When temporary visa holder Leonard* started to work in a restaurant, his colleagues noticed there was something different about him.
The recent arrival to Australia slept at work, didn’t appear to have much money and seemed very reluctant to engage with his co-workers.
His colleagues spotted what the signs of criminal exploitation could be and eventually helped him to escape.
This is one of the many stories Anti-Slavery Australia founding director Professor Jennifer Burn hears on a regular basis.
The law and research centre is dedicated to advancing the rights of people who have experienced all forms of modern slavery.
The team is currently helping more than 400 people who have been enslaved, trafficked, in forced labour or forced marriage.
During the COVID pandemic, there was a 27 per cent increase in calls to their services.
This did not reflect the trafficking of people into Australia but rather the increased exploitation of people already here.
This was particularly the case for people on temporary visas, such as student visas and working holiday visas.
As whole industries closed, it was impossible for people in casual work to continue.
The lockdown meant jobs were lost.
“That increased a pool of people who were vulnerable to exploitation,” she said.
“That was an unexpected development.”
This year the team, based at the University of Technology Sydney, will focus heavily on improving the response to survivors of modern slavery.
“Generally speaking, our support framework is based on criminal justice outcomes,” she said.
“But clearly we know there are some people who are so traumatised or fearful that they’re unable to engage with an investigative process or they’re terrified of speaking to the police.”
Professor Burn said there were several ways Australians could help stop this crime.
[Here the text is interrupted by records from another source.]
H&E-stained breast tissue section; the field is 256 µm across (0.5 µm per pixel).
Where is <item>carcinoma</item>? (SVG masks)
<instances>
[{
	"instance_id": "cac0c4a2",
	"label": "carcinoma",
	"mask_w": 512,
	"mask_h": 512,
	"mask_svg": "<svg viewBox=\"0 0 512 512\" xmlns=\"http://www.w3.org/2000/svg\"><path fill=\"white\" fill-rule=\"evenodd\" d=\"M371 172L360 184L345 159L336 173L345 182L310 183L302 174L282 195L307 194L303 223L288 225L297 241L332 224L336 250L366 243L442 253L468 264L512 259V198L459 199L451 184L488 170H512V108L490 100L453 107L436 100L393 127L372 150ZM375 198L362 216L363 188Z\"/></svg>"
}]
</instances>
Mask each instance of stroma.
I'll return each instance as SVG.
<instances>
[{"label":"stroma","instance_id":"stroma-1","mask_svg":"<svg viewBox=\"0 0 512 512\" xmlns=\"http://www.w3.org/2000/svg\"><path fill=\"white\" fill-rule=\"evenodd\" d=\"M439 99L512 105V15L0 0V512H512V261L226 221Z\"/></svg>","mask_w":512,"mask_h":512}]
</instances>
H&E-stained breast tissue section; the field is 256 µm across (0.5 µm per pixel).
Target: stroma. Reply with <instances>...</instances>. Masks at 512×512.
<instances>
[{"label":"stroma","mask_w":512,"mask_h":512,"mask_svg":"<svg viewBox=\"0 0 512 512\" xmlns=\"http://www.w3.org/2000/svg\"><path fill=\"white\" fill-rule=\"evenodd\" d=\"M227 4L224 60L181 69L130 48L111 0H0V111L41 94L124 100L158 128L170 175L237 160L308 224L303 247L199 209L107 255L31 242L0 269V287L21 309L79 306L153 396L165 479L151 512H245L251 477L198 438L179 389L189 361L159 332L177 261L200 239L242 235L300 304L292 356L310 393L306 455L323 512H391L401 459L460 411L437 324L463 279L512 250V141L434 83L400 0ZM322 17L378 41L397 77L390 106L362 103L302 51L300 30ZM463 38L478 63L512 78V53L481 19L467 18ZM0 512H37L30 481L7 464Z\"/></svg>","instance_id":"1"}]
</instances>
According to Anti-Slavery Australia, the signs of modern slavery include:
- Controlled or restricted freedom of movement – monitored, guarded or confined
- Intimidation and threats including threats of deportation
- Threatened or actual physical and/or sexual violence
- Travel or other important documents have been taken by employer or a third party
- Abusive living and/or working conditions
- Living at the workplace or another place owned/controlled by employer
- Isolation – geographic, social and/or linguistic
- Withholding, underpayment or no payment of wages
- Excessive hours of work
- Debt bondage (for example, labour or services are provided as security or repayment of an inflated debt)
- Deceived or lack of information about nature and conditions of work
- No discretion over life decisions
- Unable to end employment at any time
Another way Australians can help is by being an ethical consumer.
Australians can view the government’s modern slavery register, which requires big businesses to upload a statement to address the risk of modern slavery in their business and supply chains.
‘Light at the end of the tunnel’
Professor Burn and her team are working towards better outcomes for survivors.
She knows with the right support, survivors can move past their traumatic experiences.
One woman, who she has known for a long time, recently became an Australian citizen and bought a house.
The woman’s situation was different 15 years ago, as she was in a modern slavery situation.
“There are people with incredible bravery and resilience who can draw on the support,” she said.
“However it can be easier for some than others.
“With the right support, there is light at the end of the tunnel.”